In your copy of the data, omit the pictures and keep all else exactly as given.

[Raw data]

........

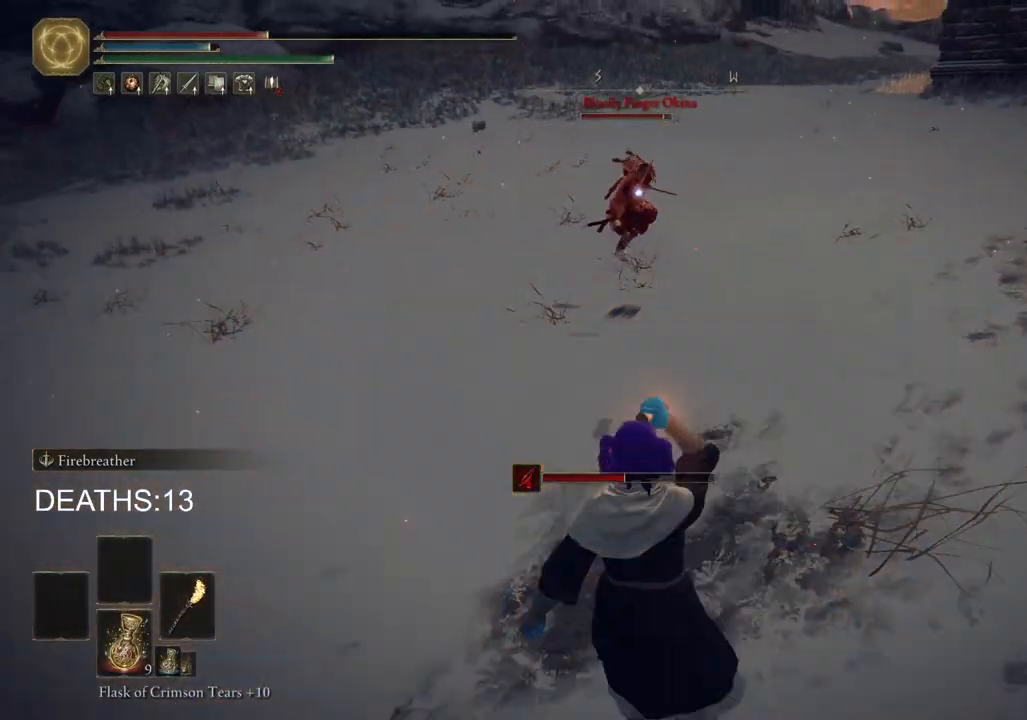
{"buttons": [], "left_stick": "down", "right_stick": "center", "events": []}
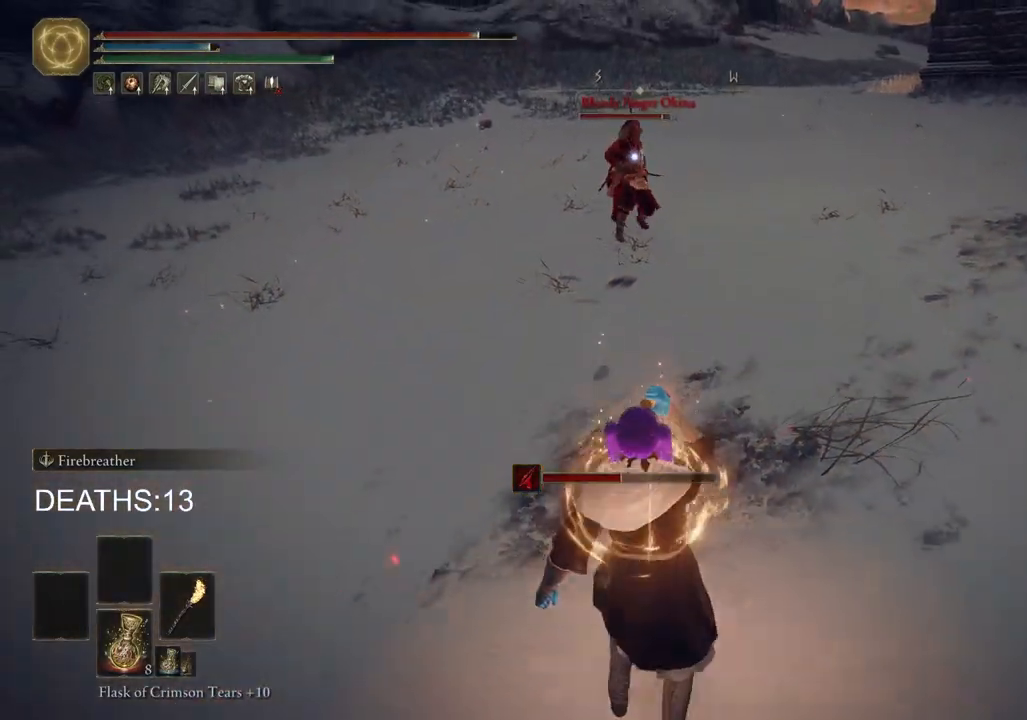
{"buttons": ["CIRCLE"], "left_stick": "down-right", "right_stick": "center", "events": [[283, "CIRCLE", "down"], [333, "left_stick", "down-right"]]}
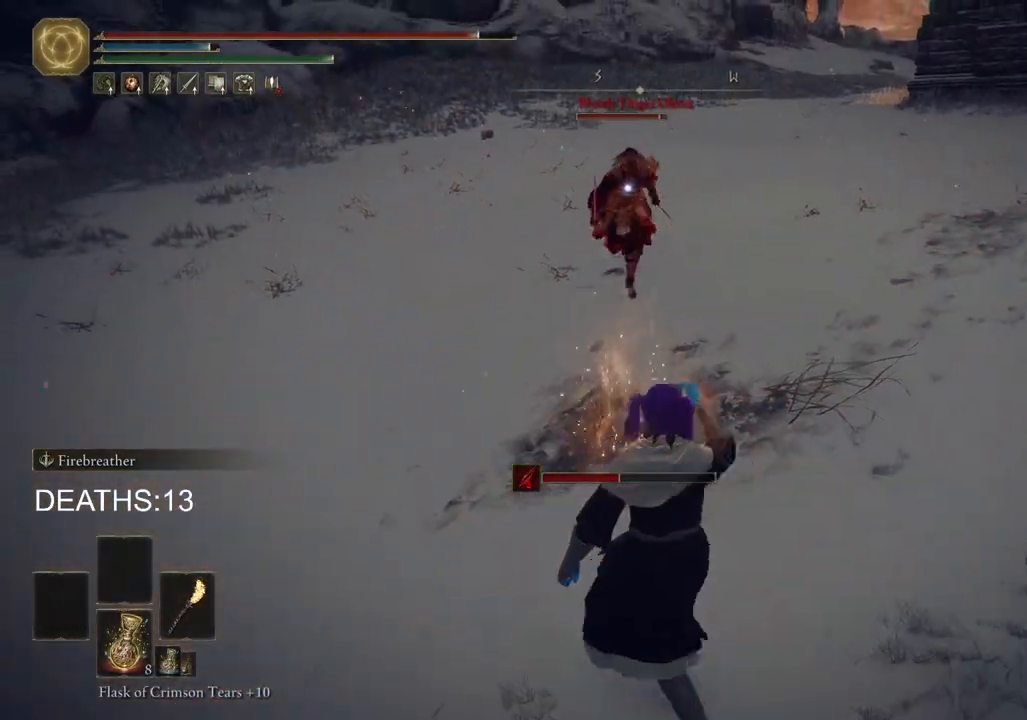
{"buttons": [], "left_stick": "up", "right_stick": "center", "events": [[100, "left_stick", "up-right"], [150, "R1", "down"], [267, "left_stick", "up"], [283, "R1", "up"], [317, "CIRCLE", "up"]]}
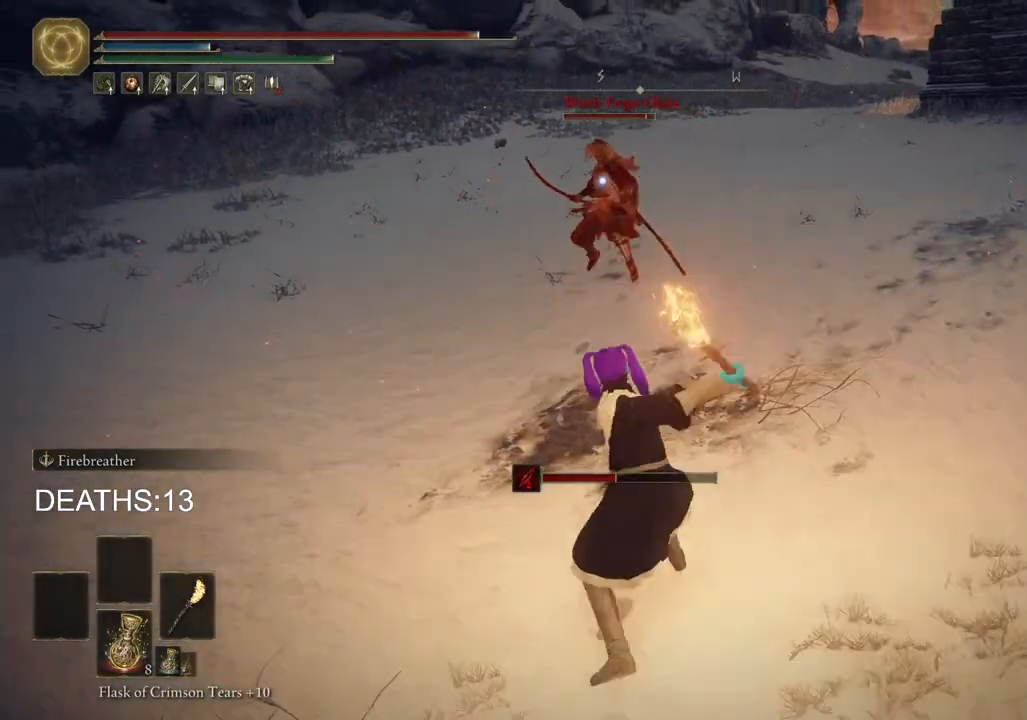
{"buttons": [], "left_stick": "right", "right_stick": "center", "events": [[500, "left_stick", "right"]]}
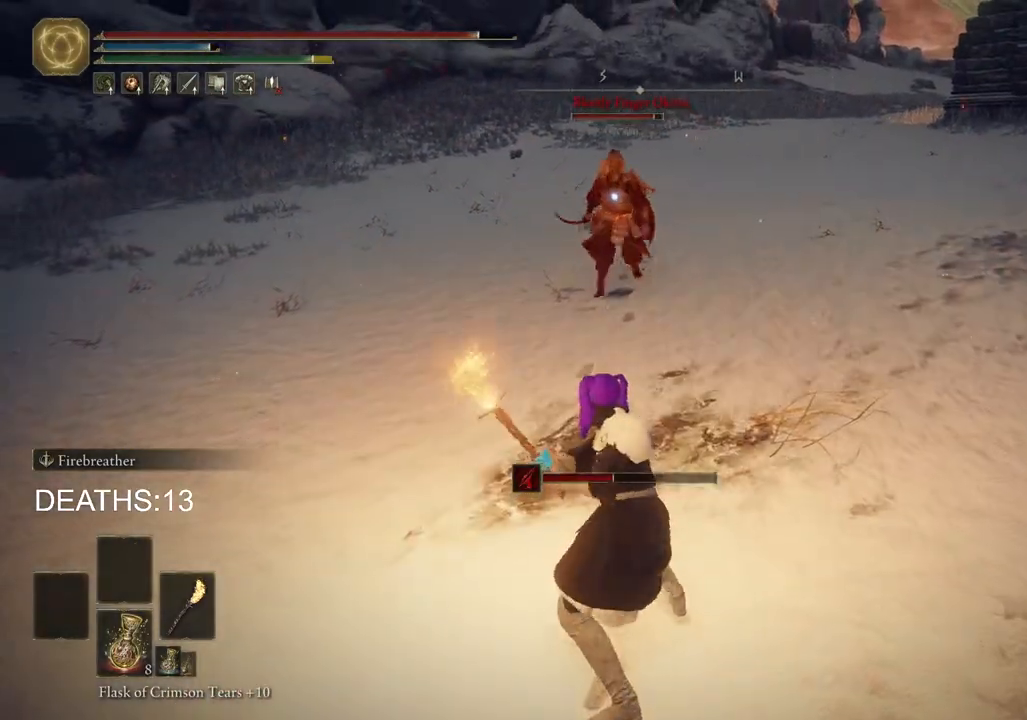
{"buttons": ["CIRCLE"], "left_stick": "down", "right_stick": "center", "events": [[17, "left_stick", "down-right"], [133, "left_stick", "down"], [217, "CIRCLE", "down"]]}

........

[Task result]
{"buttons": [], "left_stick": "down", "right_stick": "center", "events": []}
{"buttons": ["CIRCLE"], "left_stick": "down-right", "right_stick": "center", "events": [[283, "CIRCLE", "down"], [333, "left_stick", "down-right"]]}
{"buttons": [], "left_stick": "up", "right_stick": "center", "events": [[100, "left_stick", "up-right"], [150, "R1", "down"], [267, "left_stick", "up"], [283, "R1", "up"], [317, "CIRCLE", "up"]]}
{"buttons": [], "left_stick": "right", "right_stick": "center", "events": [[500, "left_stick", "right"]]}
{"buttons": ["CIRCLE"], "left_stick": "down", "right_stick": "center", "events": [[17, "left_stick", "down-right"], [133, "left_stick", "down"], [217, "CIRCLE", "down"]]}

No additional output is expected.